17. The method of claim 16, comprising:
detecting, by the one or more processors, elements of the first content generated by the application responsive to a request associated with the account;
generating, by the one or more processors, a second content comprising the arrangement of elements of the first content based at least on a setting for the arrangement of elements associated with the characteristic; and
displaying, by the one or more processors on the graphical user interface, the second content responsive to the request.
18. The method of claim 16, comprising:
generating, by the one or more processors, responsive to the characteristic, a setting for the arrangement of elements to accommodate the characteristic;
storing, by the one or more processors, the setting into a profile of the account, the profile including one or more settings for one or more characteristics;
detecting, by the one or more processors, based at least on a portion of the first content input into the one or more models, that the portion of the first content corresponds to the characteristic; and
generating, by the one or more processors responsive to the detection, the arrangement of elements using the one or more models, the portion of the first content and the setting.

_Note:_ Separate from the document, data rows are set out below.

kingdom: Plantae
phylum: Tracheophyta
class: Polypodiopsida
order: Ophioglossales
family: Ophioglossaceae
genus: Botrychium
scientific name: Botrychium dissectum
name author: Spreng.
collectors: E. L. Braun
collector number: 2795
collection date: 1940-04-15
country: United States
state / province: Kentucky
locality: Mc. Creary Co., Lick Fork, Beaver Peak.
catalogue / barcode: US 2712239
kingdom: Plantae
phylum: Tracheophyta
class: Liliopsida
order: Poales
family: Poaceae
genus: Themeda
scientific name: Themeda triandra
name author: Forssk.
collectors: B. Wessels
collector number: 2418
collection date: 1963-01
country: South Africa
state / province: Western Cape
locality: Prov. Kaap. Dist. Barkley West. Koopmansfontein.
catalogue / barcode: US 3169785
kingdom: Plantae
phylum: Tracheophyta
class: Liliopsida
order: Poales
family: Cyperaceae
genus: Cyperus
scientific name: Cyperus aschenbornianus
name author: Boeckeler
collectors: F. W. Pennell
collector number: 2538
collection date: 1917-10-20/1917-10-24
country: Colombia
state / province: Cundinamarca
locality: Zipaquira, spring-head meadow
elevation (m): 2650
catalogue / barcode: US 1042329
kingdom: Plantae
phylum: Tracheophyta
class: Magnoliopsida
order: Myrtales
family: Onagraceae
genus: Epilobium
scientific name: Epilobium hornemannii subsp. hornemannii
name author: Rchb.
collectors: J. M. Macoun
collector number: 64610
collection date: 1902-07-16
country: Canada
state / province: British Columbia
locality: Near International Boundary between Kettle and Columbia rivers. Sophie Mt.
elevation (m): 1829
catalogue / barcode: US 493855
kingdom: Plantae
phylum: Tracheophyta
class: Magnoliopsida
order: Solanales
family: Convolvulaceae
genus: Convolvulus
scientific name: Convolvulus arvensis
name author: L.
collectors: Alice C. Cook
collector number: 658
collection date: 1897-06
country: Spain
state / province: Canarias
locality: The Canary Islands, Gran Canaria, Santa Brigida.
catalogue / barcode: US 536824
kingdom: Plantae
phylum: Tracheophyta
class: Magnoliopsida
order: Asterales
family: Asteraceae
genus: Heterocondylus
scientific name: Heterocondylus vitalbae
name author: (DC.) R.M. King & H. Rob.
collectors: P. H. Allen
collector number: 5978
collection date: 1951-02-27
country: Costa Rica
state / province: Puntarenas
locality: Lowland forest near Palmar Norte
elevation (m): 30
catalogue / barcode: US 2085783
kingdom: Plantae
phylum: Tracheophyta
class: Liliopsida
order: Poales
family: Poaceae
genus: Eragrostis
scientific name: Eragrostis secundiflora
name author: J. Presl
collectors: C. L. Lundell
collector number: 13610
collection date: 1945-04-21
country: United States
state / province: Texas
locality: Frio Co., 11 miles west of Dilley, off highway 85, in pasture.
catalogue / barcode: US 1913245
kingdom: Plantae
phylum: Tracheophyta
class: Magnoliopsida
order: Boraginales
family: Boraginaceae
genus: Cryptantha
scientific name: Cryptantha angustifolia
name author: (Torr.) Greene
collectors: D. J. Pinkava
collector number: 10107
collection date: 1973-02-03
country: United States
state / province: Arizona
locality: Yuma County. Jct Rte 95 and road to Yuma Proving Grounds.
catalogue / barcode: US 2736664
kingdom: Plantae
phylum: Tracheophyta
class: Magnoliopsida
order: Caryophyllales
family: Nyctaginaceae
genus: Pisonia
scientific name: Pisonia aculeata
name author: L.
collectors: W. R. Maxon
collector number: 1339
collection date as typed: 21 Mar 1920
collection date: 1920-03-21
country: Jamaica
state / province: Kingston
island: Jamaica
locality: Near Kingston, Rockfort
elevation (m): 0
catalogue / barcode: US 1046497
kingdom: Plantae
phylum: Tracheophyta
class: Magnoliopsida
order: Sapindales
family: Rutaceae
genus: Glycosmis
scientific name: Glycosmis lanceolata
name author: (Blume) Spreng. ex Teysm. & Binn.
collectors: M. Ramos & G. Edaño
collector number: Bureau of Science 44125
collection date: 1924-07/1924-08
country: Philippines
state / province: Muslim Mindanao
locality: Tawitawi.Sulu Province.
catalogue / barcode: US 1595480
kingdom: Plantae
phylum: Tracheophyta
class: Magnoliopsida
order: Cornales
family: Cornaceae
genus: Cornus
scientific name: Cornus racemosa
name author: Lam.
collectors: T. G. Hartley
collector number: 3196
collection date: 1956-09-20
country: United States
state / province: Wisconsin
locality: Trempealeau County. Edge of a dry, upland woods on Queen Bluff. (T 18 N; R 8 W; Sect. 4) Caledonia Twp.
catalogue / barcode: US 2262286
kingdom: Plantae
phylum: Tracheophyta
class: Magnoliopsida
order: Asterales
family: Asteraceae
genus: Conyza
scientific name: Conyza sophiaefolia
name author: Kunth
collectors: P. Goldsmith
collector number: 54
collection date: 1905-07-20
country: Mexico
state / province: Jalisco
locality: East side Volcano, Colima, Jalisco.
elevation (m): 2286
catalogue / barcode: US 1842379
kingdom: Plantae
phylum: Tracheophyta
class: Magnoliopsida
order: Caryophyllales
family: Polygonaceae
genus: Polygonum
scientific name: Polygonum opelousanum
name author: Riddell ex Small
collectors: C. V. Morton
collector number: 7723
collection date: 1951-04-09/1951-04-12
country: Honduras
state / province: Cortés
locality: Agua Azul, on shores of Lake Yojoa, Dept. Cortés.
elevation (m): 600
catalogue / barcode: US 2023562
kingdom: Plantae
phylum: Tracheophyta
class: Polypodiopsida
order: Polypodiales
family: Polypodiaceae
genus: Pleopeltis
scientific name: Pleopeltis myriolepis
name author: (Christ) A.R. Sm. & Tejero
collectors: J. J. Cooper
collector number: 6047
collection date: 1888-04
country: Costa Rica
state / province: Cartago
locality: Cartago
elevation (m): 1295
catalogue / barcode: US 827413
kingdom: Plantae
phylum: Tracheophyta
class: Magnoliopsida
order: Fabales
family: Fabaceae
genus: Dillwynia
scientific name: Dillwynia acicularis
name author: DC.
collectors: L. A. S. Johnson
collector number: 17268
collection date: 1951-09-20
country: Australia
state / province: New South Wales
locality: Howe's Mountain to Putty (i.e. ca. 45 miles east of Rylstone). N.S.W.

19. The method of claim 16, comprising:
determining, by the one or more processors, that the first content satisfies a threshold for the characteristic, the threshold corresponding to at least one of: a value of a decay function corresponding to anxiety, a word count, a language, visual impairment, a hearing impairment, a neurocognitive challenge, a level of literacy or a level of proficiency in a field; and
generating, by the one or more processors responsive to the determination, the arrangement of elements that does not satisfy the threshold for the characteristic.
20. A non-transitory computer-readable media having processor readable instructions, such that, when executed, cause at least one processor to:
detect one or more interactions with elements of content generated by one or more applications, the one or more interactions associated with an account;
identify, based at least on the one or more interactions input into one or more models trained with machine learning on a plurality of interactions with a plurality of elements of content indicative of a plurality of characteristics, a characteristic associated with the account;
receive a first content for a payroll service to be displayed using a graphical user interface, the first content generated by an application of the one or more applications associated with the account;
generate, based at least on the first content, an arrangement of elements according to the characteristic; and
display, on the graphical user interface, the arrangement of elements.